Posted by Mark Brousseau
The financial crisis has had a significant impact on the client computing industry in 2009, as witnessed in a survey by Gartner, Inc. that showed far more PC projects are postponed or scaled back this year rather than cancelled outright because of tighter IT budgets. Only 12 percent of those surveyed indicated they have outright cancelled a planned project since October 2008. The survey was conducted from late February through early March of 2009.
"Enterprise belt-tightening has had a tremendous impact on the client computing technology segment with 43 percent of respondents expecting a decrease in spending on client computing hardware in 2009 compared with 2008," said Andrew Johnson, managing vice president at Gartner.
Gartner forecasts overall IT spending to decline 3.7 percent in 2009. Spending on IT hardware, including client computing (PCs), servers, storage and printing systems will bear the brunt of budget cuts with spending expected to decline 14.9 percent. Gartner forecasts overall IT spending to rebound with 2.4 percent growth in 2010, although IT hardware spending will continue to lag next year, growing just 0.8 percent.
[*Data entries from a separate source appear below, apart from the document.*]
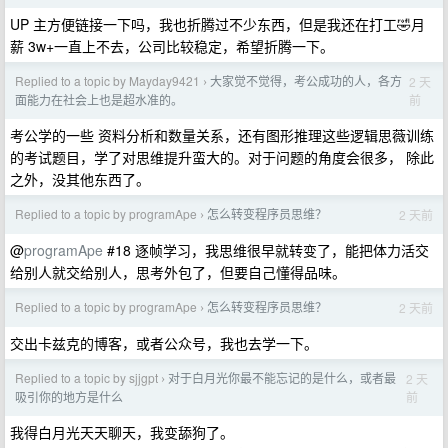
UP 主方便链接一下吗，我也折腾过不少东西，但是我还在打工🤣月
薪 3w+一直上不去，公司比较稳定，希望折腾一下。
Replied to a topic by Mayday9421
大家觉不觉得，考公成功的人，各方
2 天
›
前
面能力在社会上也是超水准的。
考公学的一些 资料分析和数量关系，还有图形推理这些逻辑思薇训练
的考试题目，学了对思维提升蛮大的。对于问题的角度会很多， 除此
之外，没其他东西了。
Replied to a topic by programApe
怎么转变程序员思维？
2 天前
›
@
programApe
#18 逐帧学习，我思维很早就转变了，能把体力活交
给别人就交给别人，思考外包了，但要自己懂得品味。
Replied to a topic by programApe
怎么转变程序员思维？
2 天前
›
交出卡兹克的博客，或者公众号，我也去学一下。
Replied to a topic by sjjgpt
对于白月光你最不能忘记的是什么，或者最
2 天
›
前
吸引你的地方是什么
我得白月光天天聊天，我变舔狗了。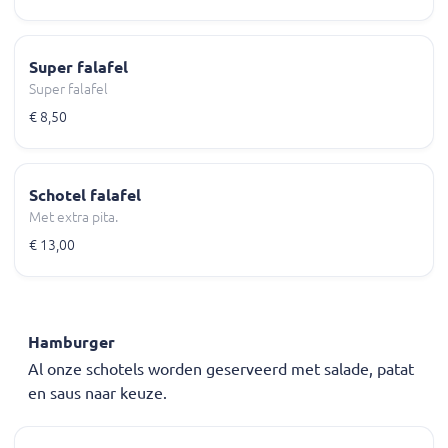
Super falafel
Super falafel
€ 8,50
Schotel falafel
Met extra pita.
€ 13,00
Hamburger
Al onze schotels worden geserveerd met salade, patat
en saus naar keuze.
Despite the bleak outlook, Johnson said that there are some brighter spots for the segment with certain applications getting increased spending and some countries and industries reporting more-optimistic plans. He said that more client computing projects will be postponed or reduced in 2009 than will be eliminated, and technology and service providers should ensure that they are ready for the recovery, when and where it happens.
The survey pinpointed some important differences in how companies in different countries are maintaining, delaying, reducing or canceling many ongoing client computing projects. Although 48 percent of all respondents indicated some of their PC projects would be deployed as planned in 2009, respondents in China (85 percent) and India (64 percent) were more optimistic and expected most of their projects to be deployed as planned. In contrast, only 29 percent of U.S. and 18 percent of French companies planned to continue their client computing projects as originally planned.
Significant vertical market variations were also revealed by the survey which found that the industries most on track with their client computing plans were insurance, media and consumer business services. Companies involved with telecommunications, wholesale, and agriculture, mining and construction are most likely to be planning to reduce spending. Postponements are more likely in retail, utilities and wholesale companies, and project cancellations were above average in discrete manufacturing. Only one out of 45 respondents in the financial services industry indicated PC purchase plans were cancelled, and in this sector, reduced, postponed, and as-planned responses came in near the averages.